* _Assignment_: All entries below must be retyped exactly, though pictures are to be skipped.

* _Supplied entries_:

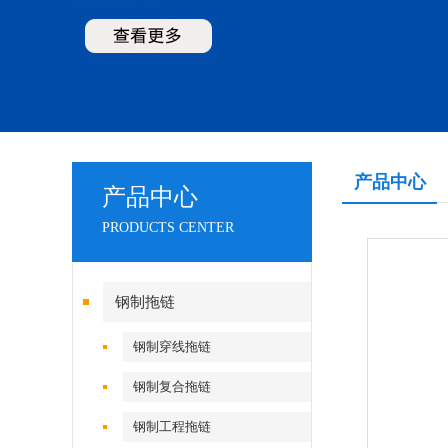
产品中心
产品中心
PRODUCTS CENTER
钢制拖链
钢制穿线拖链
钢制复合拖链
钢制工程拖链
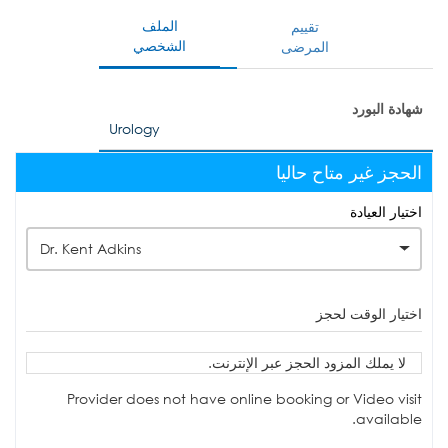
الملف
تقييم
الشخصي
المرضى
شهادة البورد
Urology
الحجز غير متاح حاليا
اختيار العيادة
Dr. Kent Adkins
اختيار الوقت لحجز
لا يملك المزود الحجز عبر الإنترنت.
Provider does not have online booking or Video visit
available.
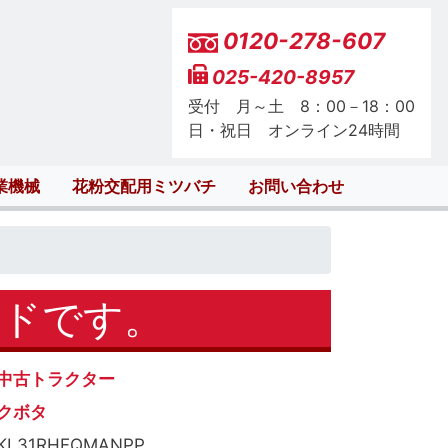
0120-278-607
025-420-8957
受付 月～土 8：00－18：00
日・祝日 オンライン24時間
業機械
花粉交配用ミツバチ
お問い合わせ
ードです。
中古トラクター
クボタ
KL31RHFQMANPP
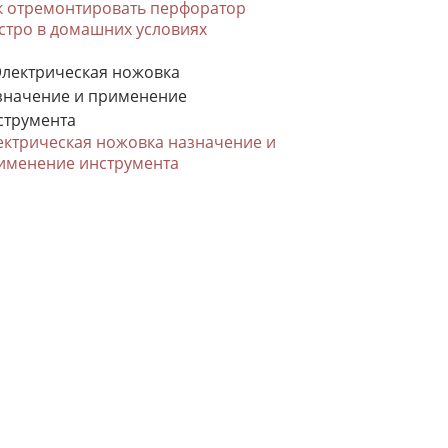
к отремонтировать перфоратор
стро в домашних условиях
ектрическая ножовка назначение и
именение инструмента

* _Worked solution_:
产品中心
产品中心
PRODUCTS CENTER
钢制拖链
钢制穿线拖链
钢制复合拖链
钢制工程拖链
الملف
تقييم
الشخصي
المرضى
شهادة البورد
Urology
الحجز غير متاح حاليا
اختيار العيادة
Dr. Kent Adkins
اختيار الوقت لحجز
لا يملك المزود الحجز عبر الإنترنت.
Provider does not have online booking or Video visit
available.
0120-278-607
025-420-8957
受付 月～土 8：00－18：00
日・祝日 オンライン24時間
業機械
花粉交配用ミツバチ
お問い合わせ
ードです。
中古トラクター
クボタ
KL31RHFQMANPP
к отремонтировать перфоратор
стро в домашних условиях
ектрическая ножовка назначение и
именение инструмента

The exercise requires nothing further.